Tasks to perform
- a) List every Bible chapter-and-verse reference cited in the chapter on the new covenant, in the order they appear.
- b) According to the chapter on the new covenant, why do the Jewish people inherit only curses under the covenants of Horeb and Moab? Answer in one to three sentences.
>> Begin Text shown
By Philip Mauro
CHAPTER X
THE NEW COVENANT
It has been pointed out in a previous chapter that, in God's covenants
with Israel, both the covenant of Horeb (Deut. 5:2,3) and the substitute
thereof made in the land of Moab (Deut. 29:1) all the promises were expressly
made to depend upon conditions to be fulfilled by the Israelites, which
conditions however they utterly failed to perform. From which it follows that
the Jewish people inherit under those covenants, not blessings, but curses
only. How immensely important therefore to them (as well as to the Gentiles)
is that "new covenant," also called the "everlasting covenant," whereof God
gave promise through Jeremiah! I hope that every reader of this volume will be
aroused as to the vast importance of the truth concerning that new and
everlasting covenant, whereof Jesus Christ is the
"Surety" (Heb. 7:22), the
(Heb. 9:15; 12:24)
and the "Covenant Victim"
(translated in Heb. 9:16,17 by the word "testator," which, however, has a very
different meaning in modern English).
>> End Text shown
>> Begin Dataset content
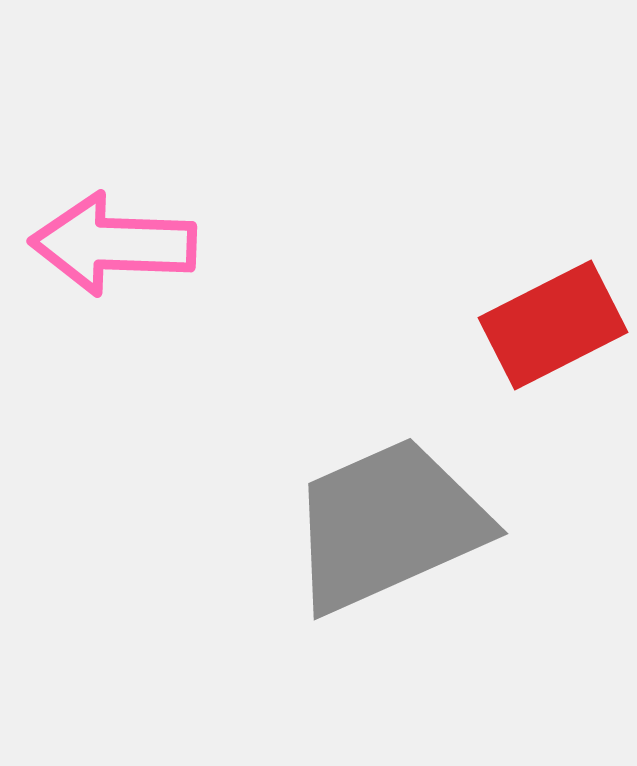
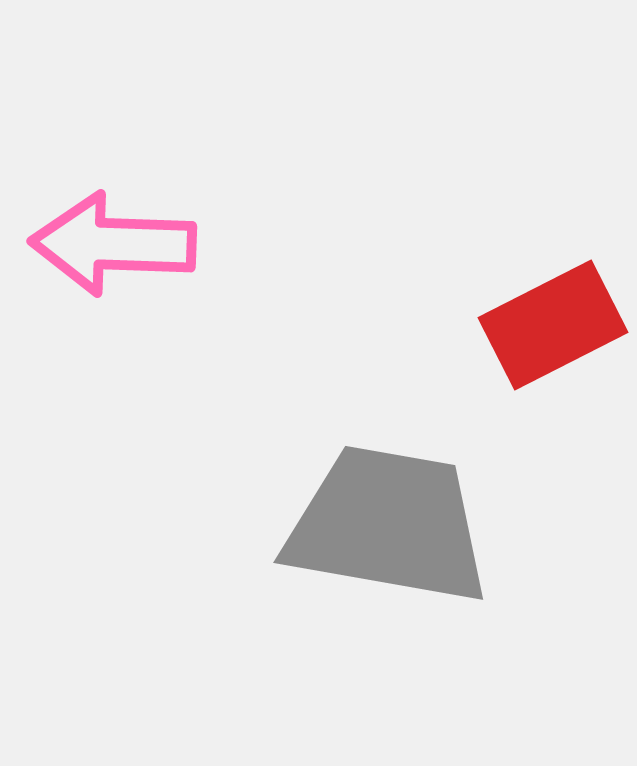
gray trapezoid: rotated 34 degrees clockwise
>> End Dataset content
>> Begin Dataset content
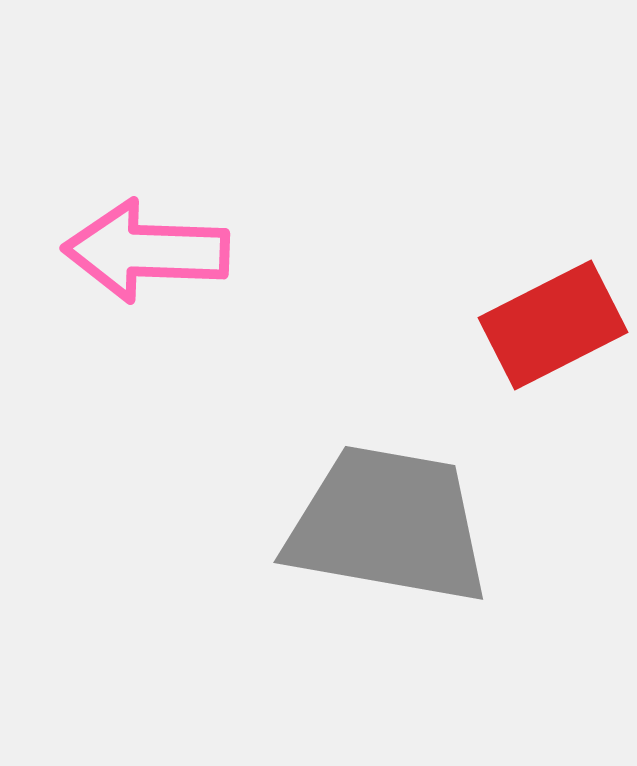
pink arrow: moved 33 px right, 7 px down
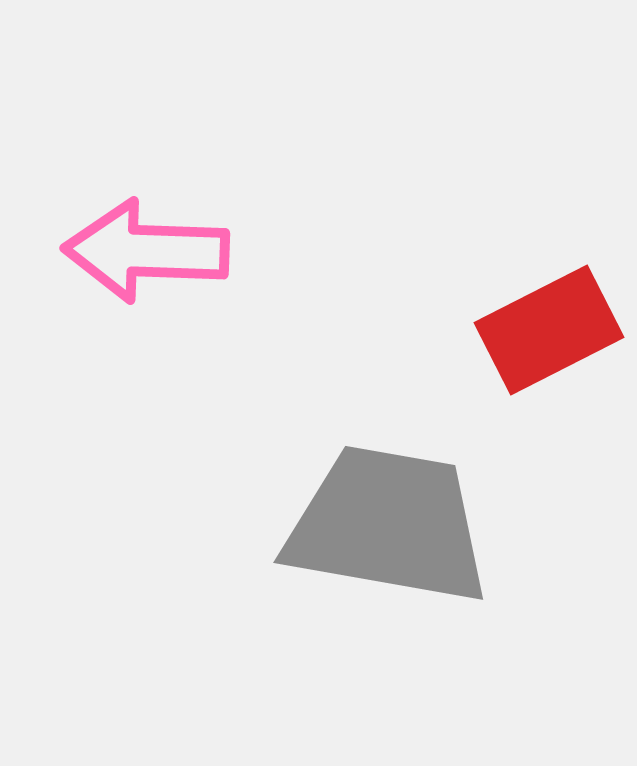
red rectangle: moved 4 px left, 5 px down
>> End Dataset content
Solved problems
- a) Deut. 5:2,3; Deut. 29:1; Heb. 7:22; Heb. 9:15; Heb. 12:24; Heb. 9:16,17

- b) All the promises in those covenants were expressly made to depend on conditions the Israelites had to fulfill. Because they utterly failed to perform those conditions, they inherit curses under those covenants rather than blessings.